A minute later the surly barista emerged with a tray and cloth to wipe the table. As he tidied up I said, ‘The guy I was with. Do you know him?’
‘Sure. He comes in for a free cup every morning. Lovely fellow.’
‘You know. People buy an extra cup so if someone’s homeless they—’
‘He’s homeless? Are you sure?’
‘Yeah. I mean look at him. He’s got all his life in those bags. And he hates being inside. But he never makes a fuss. Really kind.’ He went to leave and turned back. ‘Sorry about earlier. I didn’t know you were with him. When you said about the tipple I thought you were taking the piss. See, he had a drink problem when he first came in, but the boss told him he’d have to stop or stay away, and he’s got himself clean. But it’s been a struggle and he’s very fragile. He’s had a few problems recently.’
‘I didn’t know. We were at university together. House mates. Really close, but I had some issues after and we drifted apart. Do you know what happened?’
‘A lesson for us all. He never says but… Did you know he was married?’

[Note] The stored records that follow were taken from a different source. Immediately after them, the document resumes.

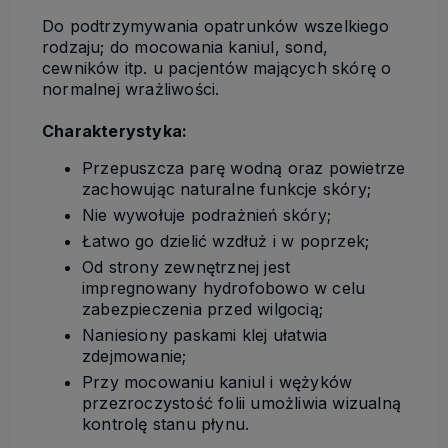
Do podtrzymywania opatrunków wszelkiego
rodzaju; do mocowania kaniul, sond,
cewników itp. u pacjentów mających skórę o
normalnej wrażliwości.
Charakterystyka:
Przepuszcza parę wodną oraz powietrze
zachowując naturalne funkcje skóry;
Nie wywołuje podrażnień skóry;
Łatwo go dzielić wzdłuż i w poprzek;
Od strony zewnętrznej jest
impregnowany hydrofobowo w celu
zabezpieczenia przed wilgocią;
Naniesiony paskami klej ułatwia
zdejmowanie;
Przy mocowaniu kaniul i wężyków
przezroczystość folii umożliwia wizualną
kontrolę stanu płynu.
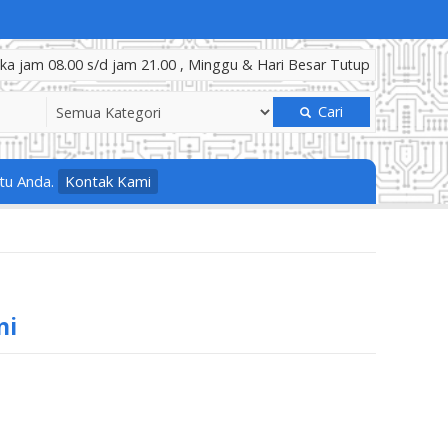
a jam 08.00 s/d jam 21.00 , Minggu & Hari Besar Tutup
Cari
tu Anda.
Kontak Kami
ni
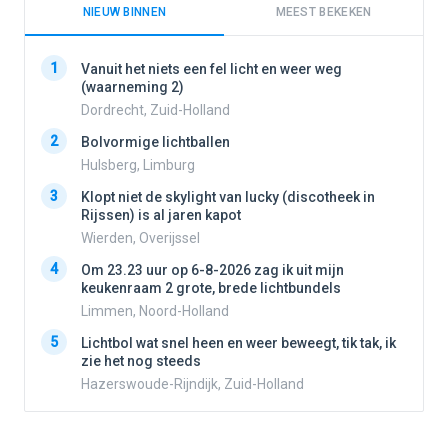
NIEUW BINNEN
MEEST BEKEKEN
1
1
Vanuit het niets een fel licht en weer weg
(waarneming 2)
Dordrecht, Zuid-Holland
2
2
Bolvormige lichtballen
Hulsberg, Limburg
3
3
Klopt niet de skylight van lucky (discotheek in
Rijssen) is al jaren kapot
Wierden, Overijssel
4
4
Om 23.23 uur op 6-8-2026 zag ik uit mijn
keukenraam 2 grote, brede lichtbundels
Limmen, Noord-Holland
5
5
Lichtbol wat snel heen en weer beweegt, tik tak, ik
zie het nog steeds
Hazerswoude-Rijndijk, Zuid-Holland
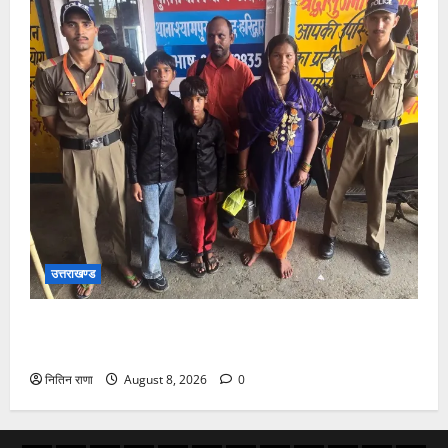
उत्तराखण्ड
चंडी देवी मंदिर में बिछड़े दो बालक, हरिद्वार पुलिस ने परिजनों से
मिलाया
नितिन राणा
August 8, 2026
0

‘Claudia. Yes, I know her.’
‘I don’t know her name. She came in. Last week. She’s worried about him. He’s got two kids. According to her, a year ago everything was peachy. Then in close order his mum died, he was made redundant and she left him for another guy. He takes to drink, can’t keep up with the bills and before you know it he’s out of his house, bankrupt, with nowhere to live and on the streets. Because he’s never been so low he doesn’t know how to cope, and he gets rolled, the drink doesn’t help. Not sure seeing his wife helped much. Since she came by he’s been in a funny mood. He—’
It was then we heard it. The café is right above the platforms. There was a scream, a squeal of brakes. The barista and I exchanged a look. I think we both knew.
I wrote this story as part of a challenge a few years ago and it now appears in my anthology Life In A Grain Of Sand. Having discussed issues around homelessness recently I thought this bore a second viewing. It is based, at least the opening on a true story I heard at Crisis For Christmas in 2015.